Mantashe On Dead Esidimeni Patients: I Was Just Joking

Gwede Mantashe responds to criticism after calling the mentally ill Life Esidimeni victims "amageza".

Social media users were appalled and furious at ANC secretary general Gwede Mantashe on Friday for referring to the 94 mentally ill patients who died earlier in the year after they were moved from Life Esidimeni Health Care by the government as "amageza".

When asked on Monday whether he did not feel that his tone and his making fun of a situation where so many people died was inappropriate, Mantashe told Huff Post SA he was making fun of the situation and not those who died.

"I was making fun of the situation the MEC found herself in, but politics is polluted, there is no space for fun," he complained.

When HuffPostSA pointed out to Mantashe how the tragic loss of lives in the emergency wasn't funny, he responded by saying: "A society that cannot laugh at itself, is no society at all."

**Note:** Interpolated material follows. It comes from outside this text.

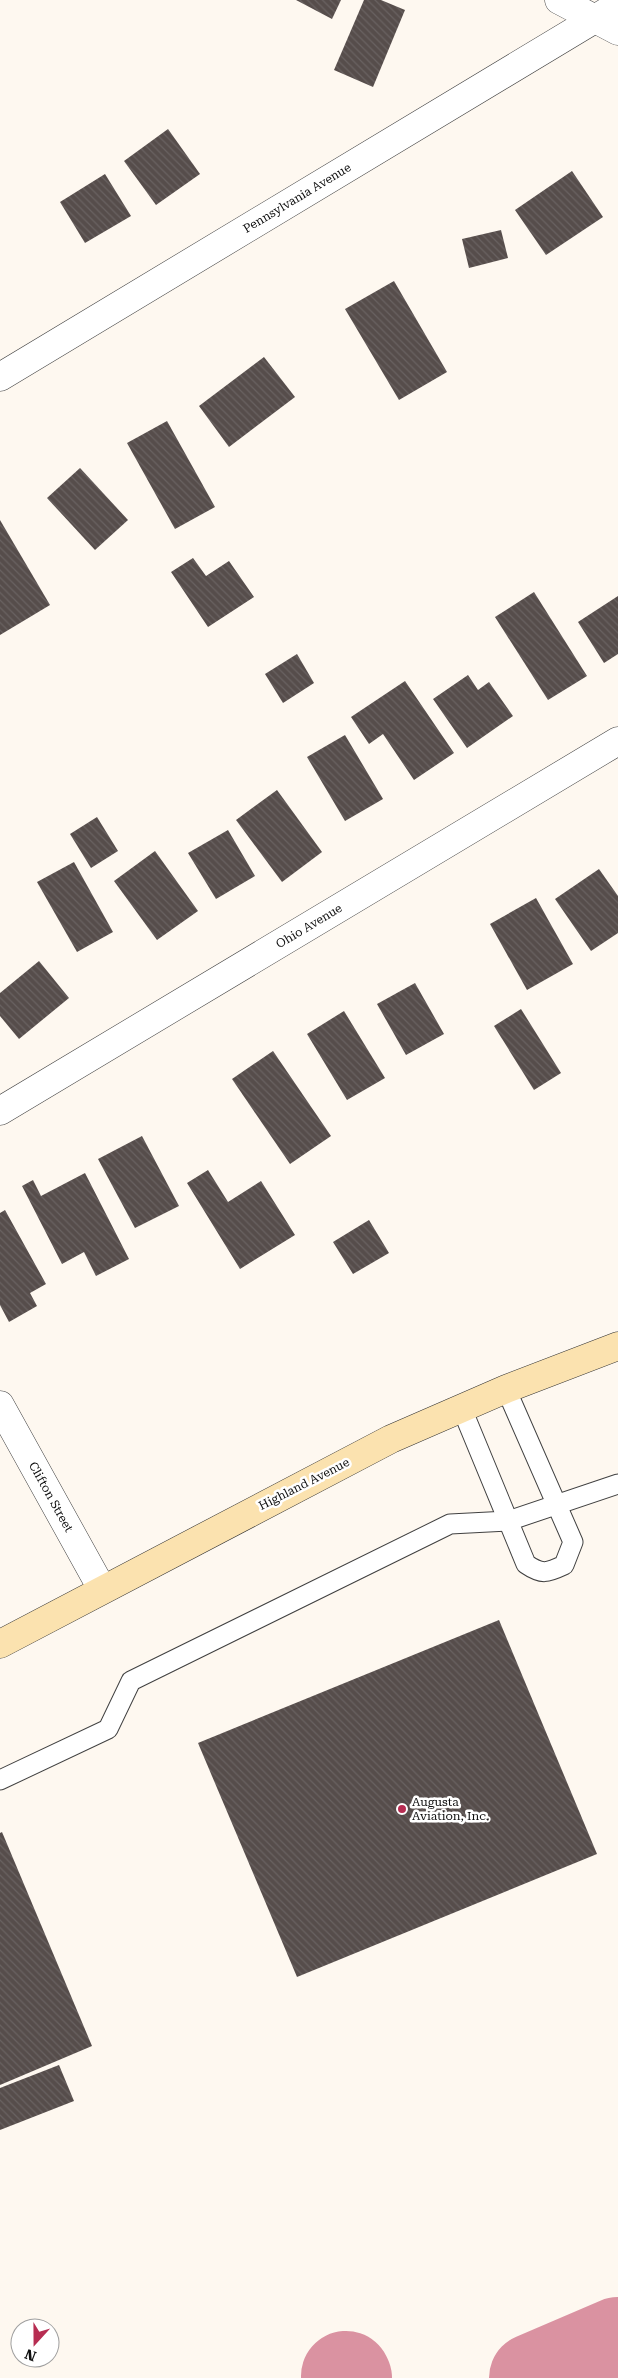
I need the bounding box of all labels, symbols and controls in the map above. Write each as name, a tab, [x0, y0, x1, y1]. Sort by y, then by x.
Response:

Mantashe, who was speaking at the ANC Gauteng provincial conference on Friday, has been asked to apologise for the statement. But he said he would only apologise for speaking isiXhosa, and not for his use of the term "amageza", which many feel was derogatory and insensitive. The ANC's secretary general insists that there was nothing wrong with the word and that the problem was people's lack of understanding of the language.

"It is not derogatory and there is no other word than that," he said. "The problem is deep, people get agitated by their own language," he added.

Mantashe blamed the complaints regarding his use of the term to "postmodernism", and said people had no depth for the isiXhosa language.

"It's these model C's [-schooled people], they have no sense of the language," he said.

Although Mantashe insists on making this a language issue, some of the Twitter users who have called his use of the word derogatory and offensive are also Xhosa-speaking. They say there is a better and more respectful way for the secretary general to speak of not just the dead but the mentally ill.